How We Fix Bugs In 36 Minutes Or Less

How We Fix Bugs In 36 Minutes Or Less

A couple of months ago I was working on my Carving Up Legacy With Microservices presentation when I was notified of a new github issue raised against the jobs platform my presentation was about. The development team were a few men down so despite being on leave I decided to take a look.

The bug was a simple oversight to do with dates. An upstream system wasn't validating date ranges correctly and we had trafficked a job advert before the job was live. I self-assigned the issue and posted a message to the team chat room saying I'd pick it up.

  • I pulled the latest commits
  • Re-ran npm install in case there were dependency changes
  • Ran the tests to ensure they passed
  • Wrote a failing test for the bug
  • Fixed the bug by adjusting the advert dates so they were always within range
  • Re-ran the tests (they passed)
  • Committed and pushed.

Our build for this service takes about 50 seconds and the continuous deployment to our first test environment a further 20. Booking a job into the test environment confirmed the fix had worked so I logged into Jenkins and checked there were no other builds since the last live release and clicked the promote to staging button. A short test later I promoted the service to live using the same process, reindexed the affected job, verified the advert had been removed and closed the issue. The time from bug report to closure was 36 minutes.

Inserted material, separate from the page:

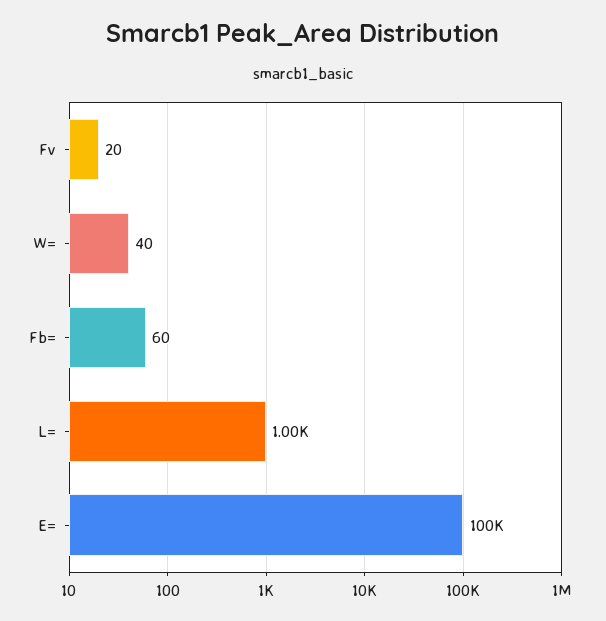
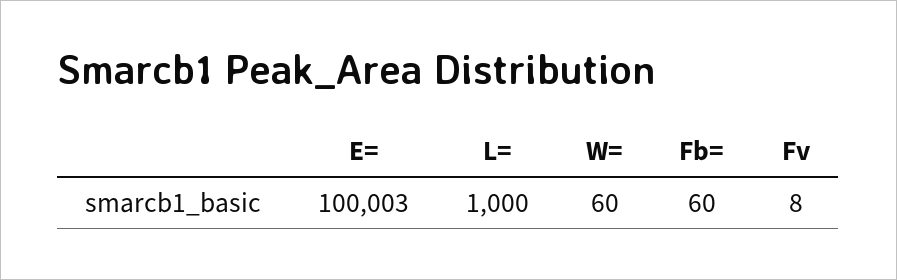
Fv: 20 -> 8
W=: 40 -> 60
E=: 100000 -> 100003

The first thing to come clean about is that we don't always fix our bugs in 36 minutes or less, but at least we have a system that makes this possible. The team has a high degree of autonomy, so we don't need to ask permission to perform releases. Our promotion process is fast and triggered by a single click, so occasionally even business users trigger releases. However the most significant factor in making this possible is the microservice architecture. Writing microservices means

  • There's less code to checkout
  • Fewer dependencies to install
  • Fewer tests to run

but this is just the cherry on the cake. When you get microservices right, you can deploy them independently without fear. We are in the habit of deploying changes immediately, so we have no software inventory. Consequently, when fixing a bug, the code you have locally is the code that's in live. No branching or merging, no investigation to see if the unreleased changes are safe.

Adopting a microservice architecture comes with many problems. One of the principles of systems is you never reduce complexity, you only redistribute it, and as John Pither remarks in his excellent blog post, "The tightrope is to avoid bringing in complexity to manage complexity".

Developing software has never been without challenge, but the 36 minute bug fix testifies that if you manage to successfully walk the tightrope, the benefits of microservices are are real.